> _Saved entries_:
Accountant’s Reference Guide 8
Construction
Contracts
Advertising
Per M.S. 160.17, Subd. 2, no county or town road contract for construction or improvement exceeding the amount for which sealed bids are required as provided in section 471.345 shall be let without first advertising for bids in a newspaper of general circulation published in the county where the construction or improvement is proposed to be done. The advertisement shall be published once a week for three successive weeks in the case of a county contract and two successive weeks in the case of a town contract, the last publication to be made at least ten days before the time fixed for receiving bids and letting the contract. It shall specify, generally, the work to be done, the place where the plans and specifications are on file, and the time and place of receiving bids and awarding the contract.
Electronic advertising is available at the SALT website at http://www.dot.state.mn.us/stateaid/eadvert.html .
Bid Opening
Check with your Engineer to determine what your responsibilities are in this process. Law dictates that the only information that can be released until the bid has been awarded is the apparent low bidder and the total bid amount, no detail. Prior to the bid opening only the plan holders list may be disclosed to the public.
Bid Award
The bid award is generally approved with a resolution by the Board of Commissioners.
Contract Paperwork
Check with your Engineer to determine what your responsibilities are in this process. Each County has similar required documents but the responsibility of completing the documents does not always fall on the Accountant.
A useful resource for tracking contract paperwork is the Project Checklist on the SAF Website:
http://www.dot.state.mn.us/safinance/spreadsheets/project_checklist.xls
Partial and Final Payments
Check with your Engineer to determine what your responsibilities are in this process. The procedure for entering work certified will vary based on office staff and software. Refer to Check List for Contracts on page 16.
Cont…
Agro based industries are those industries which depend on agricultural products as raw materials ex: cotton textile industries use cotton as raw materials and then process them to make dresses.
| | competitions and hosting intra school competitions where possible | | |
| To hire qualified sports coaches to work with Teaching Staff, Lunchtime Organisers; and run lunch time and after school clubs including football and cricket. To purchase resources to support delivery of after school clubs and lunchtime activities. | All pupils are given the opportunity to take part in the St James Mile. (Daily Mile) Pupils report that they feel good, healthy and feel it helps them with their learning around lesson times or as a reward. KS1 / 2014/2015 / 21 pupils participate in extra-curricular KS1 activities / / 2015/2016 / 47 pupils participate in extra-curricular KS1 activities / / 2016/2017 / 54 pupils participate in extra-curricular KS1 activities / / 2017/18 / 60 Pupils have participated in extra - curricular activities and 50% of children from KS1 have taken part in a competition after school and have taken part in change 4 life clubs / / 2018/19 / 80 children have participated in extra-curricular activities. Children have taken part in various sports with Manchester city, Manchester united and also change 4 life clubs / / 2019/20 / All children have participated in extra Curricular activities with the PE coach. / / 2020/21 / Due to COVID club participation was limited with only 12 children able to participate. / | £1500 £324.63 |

> _Problem description_:
The expected output is the complete data, repeated exactly.

> _Response area_:
Accountant’s Reference Guide 8
Construction
Contracts
Advertising
Per M.S. 160.17, Subd. 2, no county or town road contract for construction or improvement exceeding the amount for which sealed bids are required as provided in section 471.345 shall be let without first advertising for bids in a newspaper of general circulation published in the county where the construction or improvement is proposed to be done. The advertisement shall be published once a week for three successive weeks in the case of a county contract and two successive weeks in the case of a town contract, the last publication to be made at least ten days before the time fixed for receiving bids and letting the contract. It shall specify, generally, the work to be done, the place where the plans and specifications are on file, and the time and place of receiving bids and awarding the contract.
Electronic advertising is available at the SALT website at http://www.dot.state.mn.us/stateaid/eadvert.html .
Bid Opening
Check with your Engineer to determine what your responsibilities are in this process. Law dictates that the only information that can be released until the bid has been awarded is the apparent low bidder and the total bid amount, no detail. Prior to the bid opening only the plan holders list may be disclosed to the public.
Bid Award
The bid award is generally approved with a resolution by the Board of Commissioners.
Contract Paperwork
Check with your Engineer to determine what your responsibilities are in this process. Each County has similar required documents but the responsibility of completing the documents does not always fall on the Accountant.
A useful resource for tracking contract paperwork is the Project Checklist on the SAF Website:
http://www.dot.state.mn.us/safinance/spreadsheets/project_checklist.xls
Partial and Final Payments
Check with your Engineer to determine what your responsibilities are in this process. The procedure for entering work certified will vary based on office staff and software. Refer to Check List for Contracts on page 16.
Cont…
Agro based industries are those industries which depend on agricultural products as raw materials ex: cotton textile industries use cotton as raw materials and then process them to make dresses.
| | competitions and hosting intra school competitions where possible | | |
| To hire qualified sports coaches to work with Teaching Staff, Lunchtime Organisers; and run lunch time and after school clubs including football and cricket. To purchase resources to support delivery of after school clubs and lunchtime activities. | All pupils are given the opportunity to take part in the St James Mile. (Daily Mile) Pupils report that they feel good, healthy and feel it helps them with their learning around lesson times or as a reward. KS1 / 2014/2015 / 21 pupils participate in extra-curricular KS1 activities / / 2015/2016 / 47 pupils participate in extra-curricular KS1 activities / / 2016/2017 / 54 pupils participate in extra-curricular KS1 activities / / 2017/18 / 60 Pupils have participated in extra - curricular activities and 50% of children from KS1 have taken part in a competition after school and have taken part in change 4 life clubs / / 2018/19 / 80 children have participated in extra-curricular activities. Children have taken part in various sports with Manchester city, Manchester united and also change 4 life clubs / / 2019/20 / All children have participated in extra Curricular activities with the PE coach. / / 2020/21 / Due to COVID club participation was limited with only 12 children able to participate. / | £1500 £324.63 |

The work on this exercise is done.